EXERCISE PROMPT:
Put the lines of the listing below into a numbered list, leaving out blank lines and pictures.

-------- RECORDS PROVIDED --------

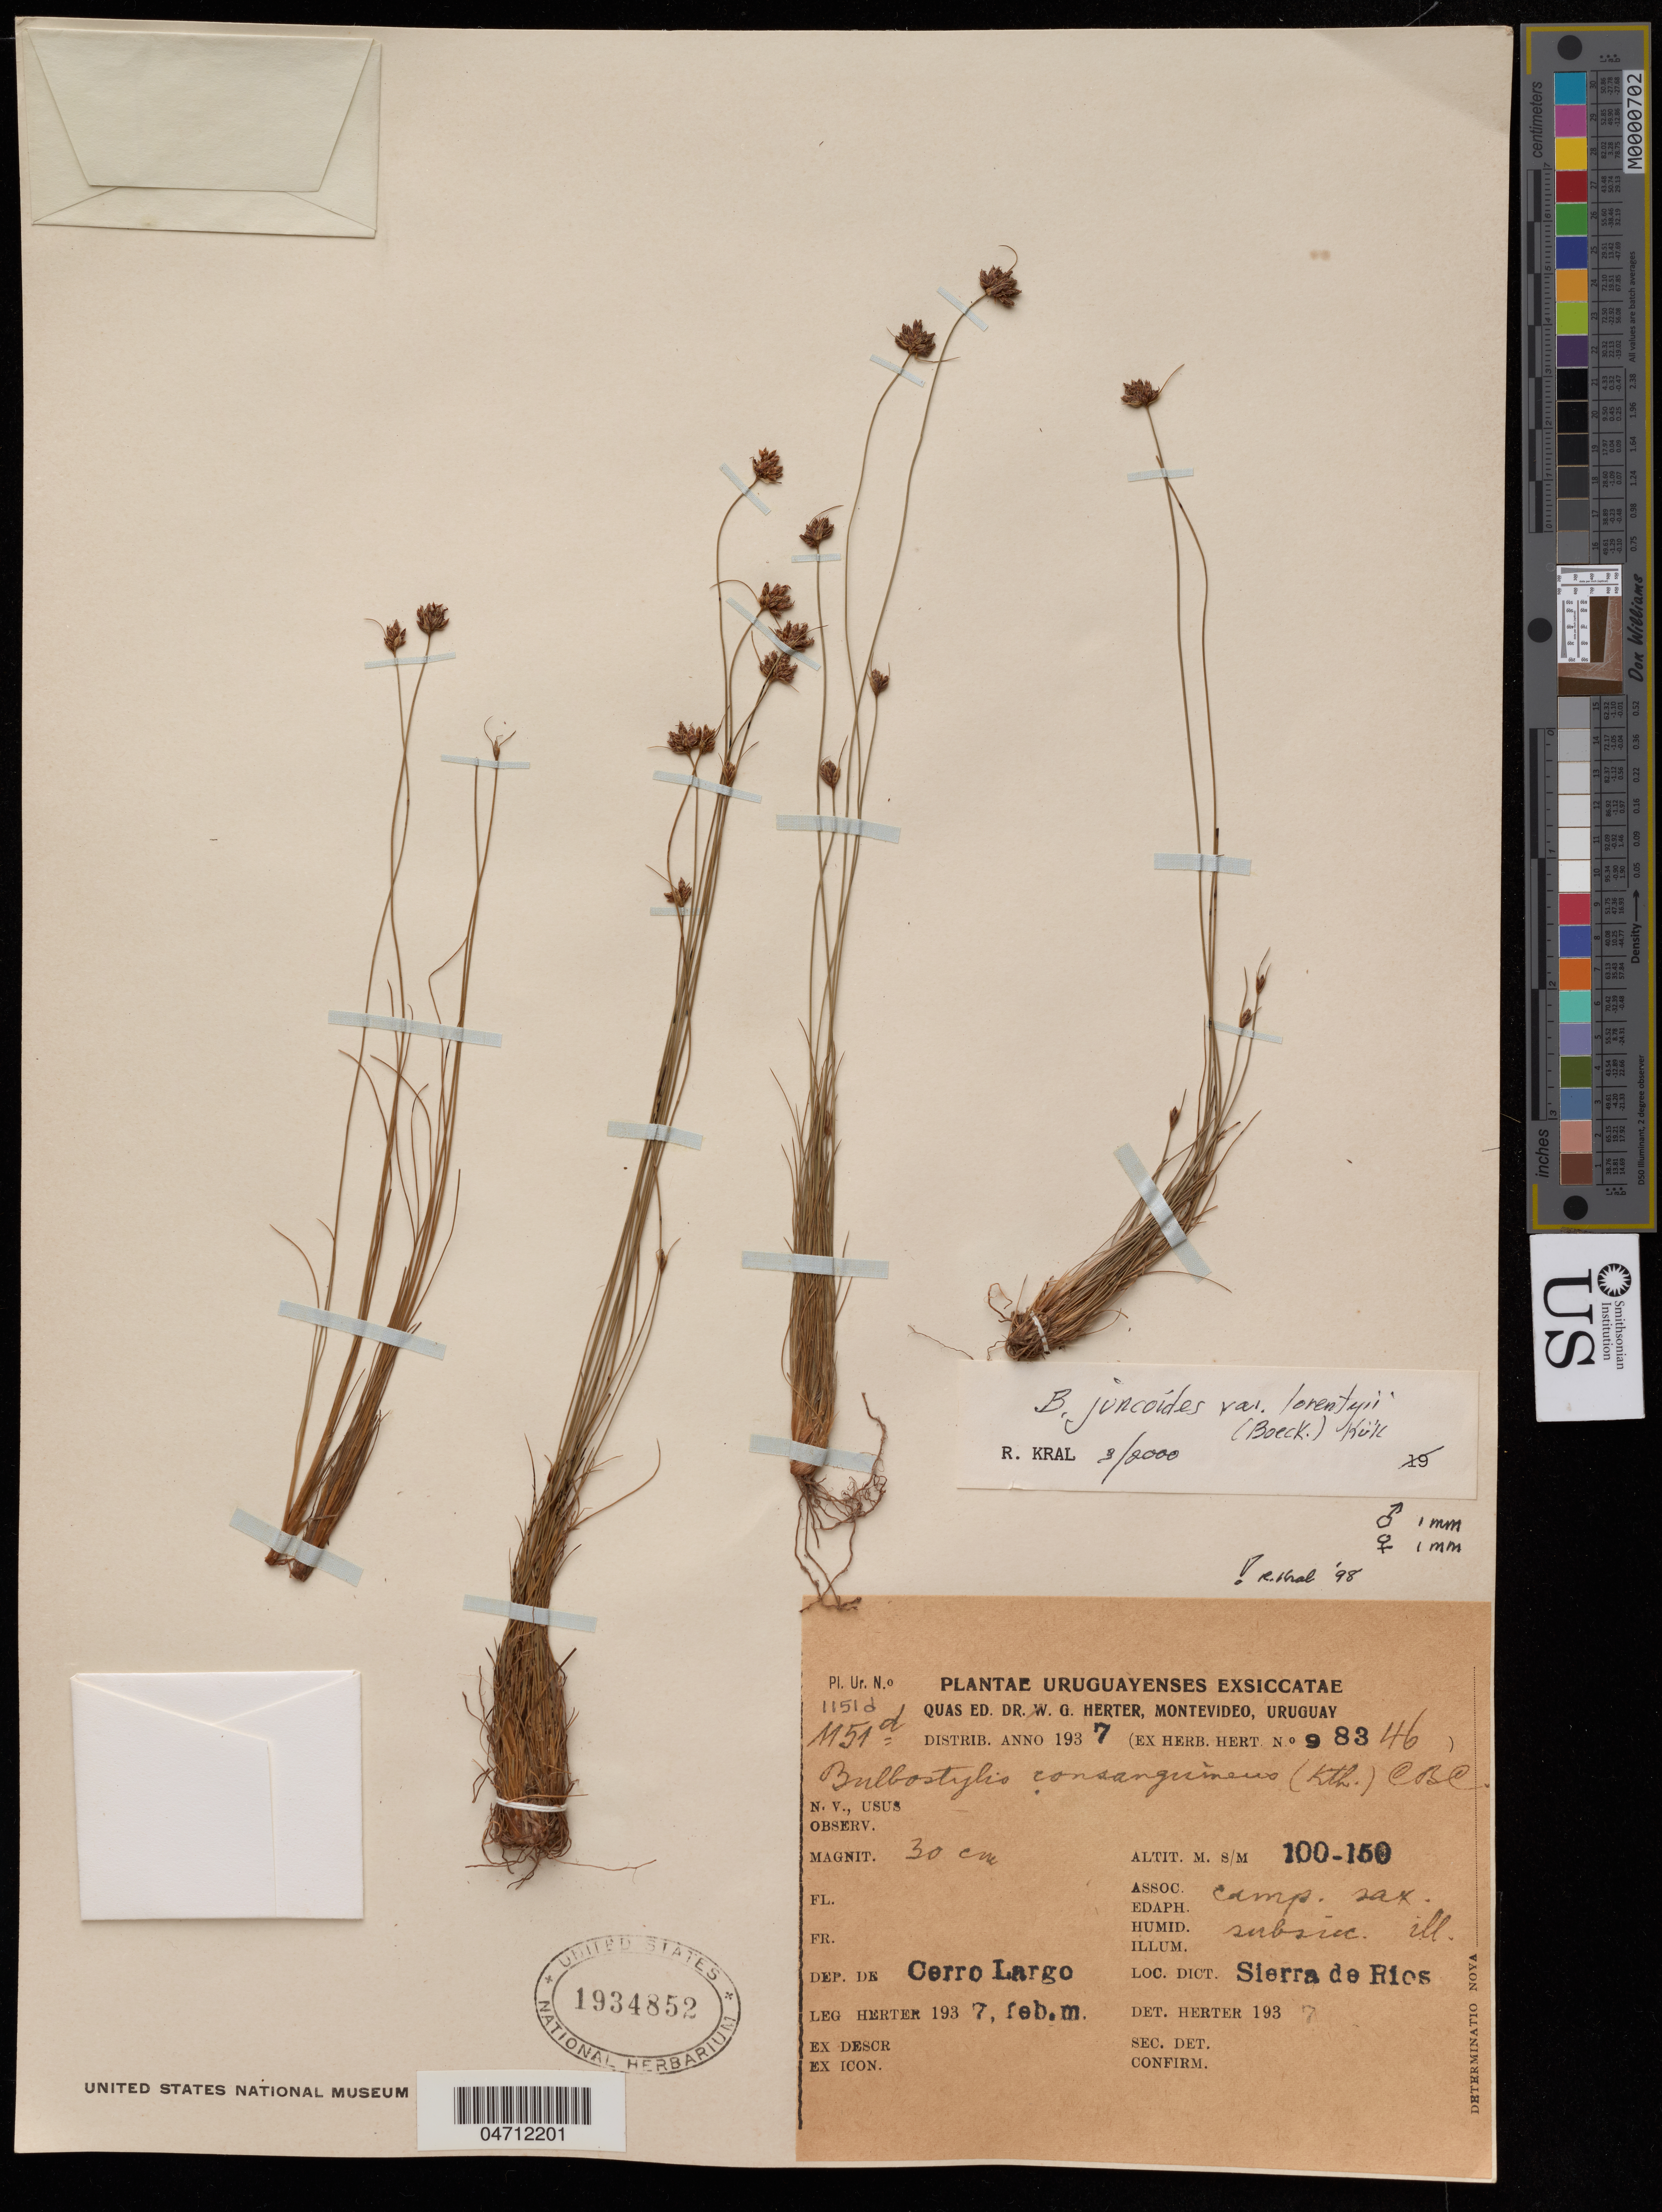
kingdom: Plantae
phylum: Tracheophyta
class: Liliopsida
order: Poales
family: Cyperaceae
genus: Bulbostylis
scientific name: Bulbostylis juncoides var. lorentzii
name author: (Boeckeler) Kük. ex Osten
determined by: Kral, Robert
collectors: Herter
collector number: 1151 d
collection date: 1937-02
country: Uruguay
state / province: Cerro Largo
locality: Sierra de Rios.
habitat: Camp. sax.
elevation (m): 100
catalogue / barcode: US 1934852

--------

RESPONSE TO THE TASK:
1. kingdom: Plantae
2. phylum: Tracheophyta
3. class: Liliopsida
4. order: Poales
5. family: Cyperaceae
6. genus: Bulbostylis
7. scientific name: Bulbostylis juncoides var. lorentzii
8. name author: (Boeckeler) Kük. ex Osten
9. determined by: Kral, Robert
10. collectors: Herter
11. collector number: 1151 d
12. collection date: 1937-02
13. country: Uruguay
14. state / province: Cerro Largo
15. locality: Sierra de Rios.
16. habitat: Camp. sax.
17. elevation (m): 100
18. catalogue / barcode: US 1934852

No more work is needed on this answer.